== Segment start ==

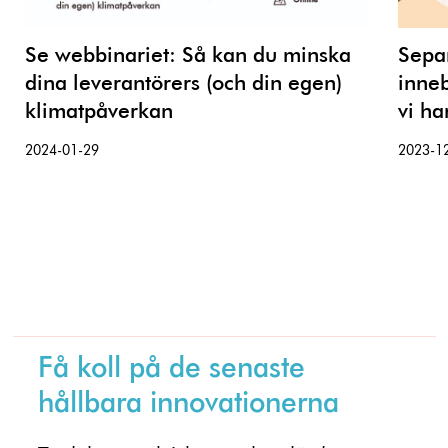
Se webbinariet: Så kan du minska
Separ
dina leverantörers (och din egen)
inneb
klimatpåverkan
vi ha
2024-01-29
2023-1
Få koll på de senaste
hållbara innovationerna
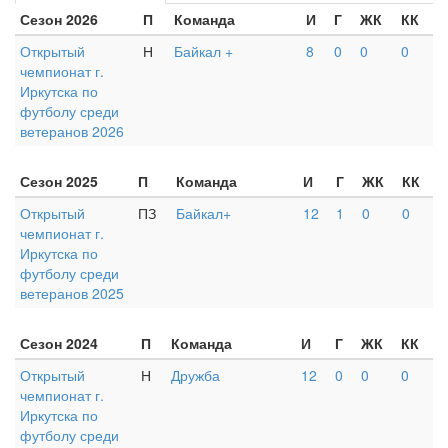
Сезон 2026
П
Команда
И
Г
ЖК
КК
Открытый
Н
Байкал +
8
0
0
0
чемпионат г.
Иркутска по
футболу среди
ветеранов 2026
Сезон 2025
П
Команда
И
Г
ЖК
КК
Открытый
ПЗ
Байкал+
12
1
0
0
чемпионат г.
Иркутска по
футболу среди
ветеранов 2025
Сезон 2024
П
Команда
И
Г
ЖК
КК
Открытый
Н
Дружба
12
0
0
0
чемпионат г.
Иркутска по
футболу среди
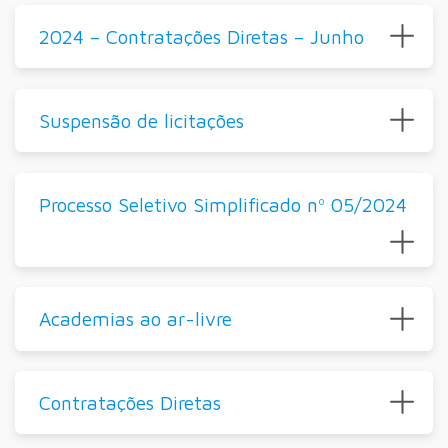
2024 – Contratações Diretas – Junho
Suspensão de licitações
Processo Seletivo Simplificado nº 05/2024
Academias ao ar-livre
Contratações Diretas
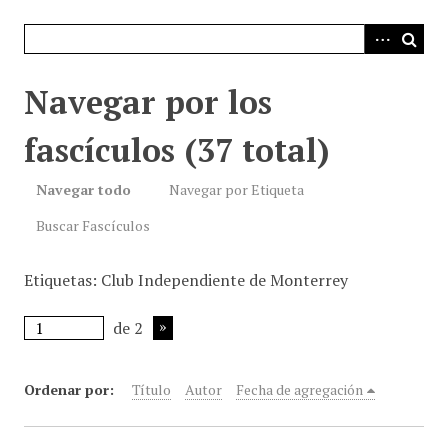
i
n
c
i
Navegar por los
p
a
fascículos (37 total)
l
Navegar todo
Navegar por Etiqueta
Buscar Fascículos
Etiquetas: Club Independiente de Monterrey
de 2
Ordenar por:
Título
Autor
Fecha de agregación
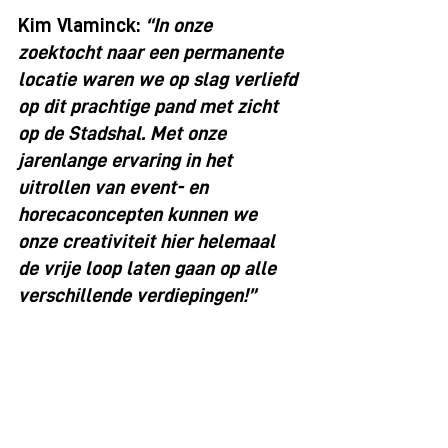
Kim Vlaminck: 
“In onze 
zoektocht naar een permanente 
locatie waren we op slag verliefd 
op dit prachtige pand met zicht 
op de Stadshal. Met onze 
jarenlange ervaring in het 
uitrollen van event- en 
horecaconcepten kunnen we 
onze creativiteit hier helemaal 
de vrije loop laten gaan op alle 
verschillende verdiepingen!”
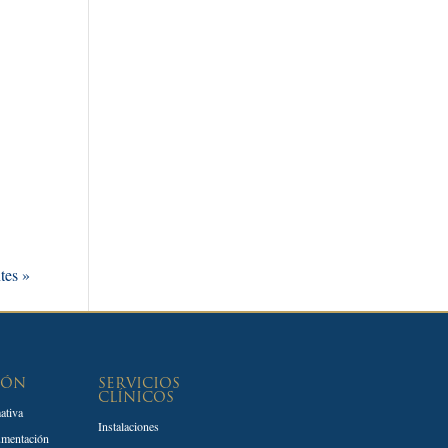
tes »
IÓN
SERVICIOS
CLÍNICOS
ativa
Instalaciones
umentación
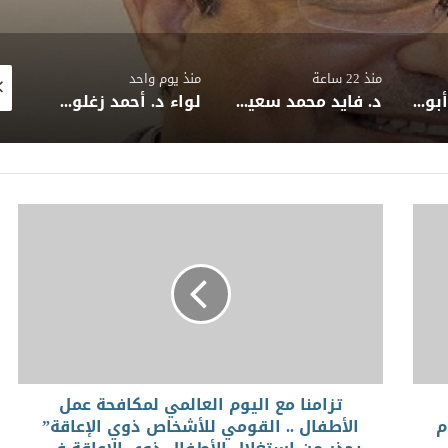
منذ 22 ساعة
منذ يوم واحد
منذ 43 دقيق
د.علي المبروك أبوقرين يكتب: مصر السياحة والصحة
د. فايد محمد سعيد يكتب: التضحية… حين يصبح الأثر جمالًا
لواء د. أحمد زغلول مهران يكتب: عمران خان •• عندما تصبح خدمة الوطن فلسفة حياة* *قراءة في تجارب القادة والتجربة المصرية في بناء الدولة والإنسان
تزامنا مع اليوم العالمي لمكافحة عمل
م
الأطفال .. القومي للأشخاص ذوي الإعاقة”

== Segment end ==

> _Work instructions_: The required output is each record above, reproduced exactly, without its pictures.

> _Reply to the task_:
Se webbinariet: Så kan du minska
Separ
dina leverantörers (och din egen)
inneb
klimatpåverkan
vi ha
2024-01-29
2023-1
Få koll på de senaste
hållbara innovationerna
Сезон 2026
П
Команда
И
Г
ЖК
КК
Открытый
Н
Байкал +
8
0
0
0
чемпионат г.
Иркутска по
футболу среди
ветеранов 2026
Сезон 2025
П
Команда
И
Г
ЖК
КК
Открытый
ПЗ
Байкал+
12
1
0
0
чемпионат г.
Иркутска по
футболу среди
ветеранов 2025
Сезон 2024
П
Команда
И
Г
ЖК
КК
Открытый
Н
Дружба
12
0
0
0
чемпионат г.
Иркутска по
футболу среди
2024 – Contratações Diretas – Junho
Suspensão de licitações
Processo Seletivo Simplificado nº 05/2024
Academias ao ar-livre
Contratações Diretas
i
n
c
i
Navegar por los
p
a
fascículos (37 total)
l
Navegar todo
Navegar por Etiqueta
Buscar Fascículos
Etiquetas: Club Independiente de Monterrey
de 2
Ordenar por:
Título
Autor
Fecha de agregación
Kim Vlaminck: 
“In onze 
zoektocht naar een permanente 
locatie waren we op slag verliefd 
op dit prachtige pand met zicht 
op de Stadshal. Met onze 
jarenlange ervaring in het 
uitrollen van event- en 
horecaconcepten kunnen we 
onze creativiteit hier helemaal 
de vrije loop laten gaan op alle 
verschillende verdiepingen!”
tes »
IÓN
SERVICIOS
CLÍNICOS
ativa
Instalaciones
umentación
منذ 22 ساعة
منذ يوم واحد
منذ 43 دقيق
د.علي المبروك أبوقرين يكتب: مصر السياحة والصحة
د. فايد محمد سعيد يكتب: التضحية… حين يصبح الأثر جمالًا
لواء د. أحمد زغلول مهران يكتب: عمران خان •• عندما تصبح خدمة الوطن فلسفة حياة* *قراءة في تجارب القادة والتجربة المصرية في بناء الدولة والإنسان
تزامنا مع اليوم العالمي لمكافحة عمل
م
الأطفال .. القومي للأشخاص ذوي الإعاقة”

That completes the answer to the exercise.